> Excerpt provided:

In two days it will be 16 months since my original diagnosis. October 19, 2018 was when I was diagnosed with metastatic prostate cancer. A week or so later a bladder cancer diagnosis was added. I started 2020 with a PSA of <0.01 and ended up in the ER because cancer had choked off my kidney. That was followed by a neuroendocrine prostate cancer diagnosis, which my oncologist claims developed separately from the original prostate cancer. A little over a month ago I started chemotherapy, and just yesterday had a new scan which showed significant improvement. Happy dance time!
To summarize using terms my doctors have used, the bladder cancer has not recurred and is presumed cured, the original prostate cancer is in complete biochemical remission, and the NEPCa is responding to treatment. Happy St. Patrick's day indeed!
As always, the much wordier version of the story with pictures is in my blog:
I'm in track with you, diagnosed 09/11/18, PSA 1000+, significant lymph nodes, pelvic and vertebrae metastasis. Just PCa for me and still hormone sensitive as of 01/21/20: PSA <0.02, my last Taxotere infusion was 11/01/19.

> Provided data:
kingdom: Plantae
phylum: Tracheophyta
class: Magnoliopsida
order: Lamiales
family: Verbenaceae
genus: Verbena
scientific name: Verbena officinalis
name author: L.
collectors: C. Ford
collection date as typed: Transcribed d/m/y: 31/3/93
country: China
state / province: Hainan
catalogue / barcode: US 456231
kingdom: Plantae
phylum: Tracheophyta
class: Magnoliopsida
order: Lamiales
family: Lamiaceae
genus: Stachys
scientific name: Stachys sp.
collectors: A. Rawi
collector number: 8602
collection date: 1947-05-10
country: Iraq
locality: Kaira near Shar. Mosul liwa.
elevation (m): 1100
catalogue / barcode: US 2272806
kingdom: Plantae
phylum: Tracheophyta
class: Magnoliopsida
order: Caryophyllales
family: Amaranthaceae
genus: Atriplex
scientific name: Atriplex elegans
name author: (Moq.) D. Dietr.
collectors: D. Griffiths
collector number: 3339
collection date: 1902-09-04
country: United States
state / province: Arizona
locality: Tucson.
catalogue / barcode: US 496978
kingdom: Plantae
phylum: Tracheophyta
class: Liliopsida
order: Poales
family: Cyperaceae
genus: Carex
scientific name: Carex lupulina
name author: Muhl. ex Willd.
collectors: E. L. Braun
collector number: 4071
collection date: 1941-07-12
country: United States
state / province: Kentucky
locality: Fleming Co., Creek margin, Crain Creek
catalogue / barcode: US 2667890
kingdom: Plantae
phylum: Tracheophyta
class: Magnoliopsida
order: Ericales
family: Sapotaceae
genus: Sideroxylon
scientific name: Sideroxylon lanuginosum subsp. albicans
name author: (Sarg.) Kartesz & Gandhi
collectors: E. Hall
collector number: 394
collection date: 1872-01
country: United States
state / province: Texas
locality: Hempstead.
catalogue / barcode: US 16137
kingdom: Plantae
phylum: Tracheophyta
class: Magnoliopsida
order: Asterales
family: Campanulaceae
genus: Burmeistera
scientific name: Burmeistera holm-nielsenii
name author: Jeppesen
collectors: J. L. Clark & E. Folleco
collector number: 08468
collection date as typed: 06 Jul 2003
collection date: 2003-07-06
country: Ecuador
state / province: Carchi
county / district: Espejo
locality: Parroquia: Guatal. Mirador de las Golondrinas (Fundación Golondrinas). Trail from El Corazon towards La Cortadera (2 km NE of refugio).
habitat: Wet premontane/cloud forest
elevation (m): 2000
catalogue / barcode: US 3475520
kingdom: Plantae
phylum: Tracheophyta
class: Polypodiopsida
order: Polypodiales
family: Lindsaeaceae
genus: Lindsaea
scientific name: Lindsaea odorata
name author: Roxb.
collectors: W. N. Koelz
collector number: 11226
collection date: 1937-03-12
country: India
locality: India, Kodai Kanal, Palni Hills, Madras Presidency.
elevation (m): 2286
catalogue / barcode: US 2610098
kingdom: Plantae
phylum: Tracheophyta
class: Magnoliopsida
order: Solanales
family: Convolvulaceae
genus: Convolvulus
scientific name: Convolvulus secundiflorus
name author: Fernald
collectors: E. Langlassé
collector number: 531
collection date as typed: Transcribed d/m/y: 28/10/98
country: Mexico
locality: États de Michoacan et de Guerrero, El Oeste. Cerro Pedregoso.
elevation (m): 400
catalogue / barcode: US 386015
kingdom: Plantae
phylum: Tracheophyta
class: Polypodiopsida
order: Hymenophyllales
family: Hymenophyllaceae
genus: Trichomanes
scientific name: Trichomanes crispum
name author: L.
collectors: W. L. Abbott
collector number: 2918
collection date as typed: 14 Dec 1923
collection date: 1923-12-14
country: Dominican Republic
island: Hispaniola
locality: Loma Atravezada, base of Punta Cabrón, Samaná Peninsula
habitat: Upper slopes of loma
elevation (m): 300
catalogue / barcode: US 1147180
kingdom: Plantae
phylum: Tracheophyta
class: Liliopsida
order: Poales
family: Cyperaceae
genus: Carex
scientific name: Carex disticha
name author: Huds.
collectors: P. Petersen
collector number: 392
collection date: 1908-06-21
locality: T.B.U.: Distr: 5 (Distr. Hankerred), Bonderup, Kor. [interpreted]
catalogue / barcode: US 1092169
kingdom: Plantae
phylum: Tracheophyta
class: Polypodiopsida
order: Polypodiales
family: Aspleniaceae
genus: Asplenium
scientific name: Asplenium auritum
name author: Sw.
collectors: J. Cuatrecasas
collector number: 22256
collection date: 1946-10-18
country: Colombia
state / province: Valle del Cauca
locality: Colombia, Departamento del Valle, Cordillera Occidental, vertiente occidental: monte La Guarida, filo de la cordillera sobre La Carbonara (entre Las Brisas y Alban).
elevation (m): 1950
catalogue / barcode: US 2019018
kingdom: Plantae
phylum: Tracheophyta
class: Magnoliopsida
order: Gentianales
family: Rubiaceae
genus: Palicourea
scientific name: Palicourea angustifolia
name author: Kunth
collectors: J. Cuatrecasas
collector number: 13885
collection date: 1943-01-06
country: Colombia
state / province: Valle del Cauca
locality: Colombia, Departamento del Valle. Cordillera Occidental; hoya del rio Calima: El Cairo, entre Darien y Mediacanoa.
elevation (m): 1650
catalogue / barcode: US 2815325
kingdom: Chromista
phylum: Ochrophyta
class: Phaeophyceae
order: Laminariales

> Work task:
From the cancer update, extract the text between "To summarize using" and "infusion was 11/01/19.", inclusive. The listing has no connection to the cancer update.

> Solution for this exercise:
To summarize using terms my doctors have used, the bladder cancer has not recurred and is presumed cured, the original prostate cancer is in complete biochemical remission, and the NEPCa is responding to treatment. Happy St. Patrick's day indeed!
As always, the much wordier version of the story with pictures is in my blog:
I'm in track with you, diagnosed 09/11/18, PSA 1000+, significant lymph nodes, pelvic and vertebrae metastasis. Just PCa for me and still hormone sensitive as of 01/21/20: PSA <0.02, my last Taxotere infusion was 11/01/19.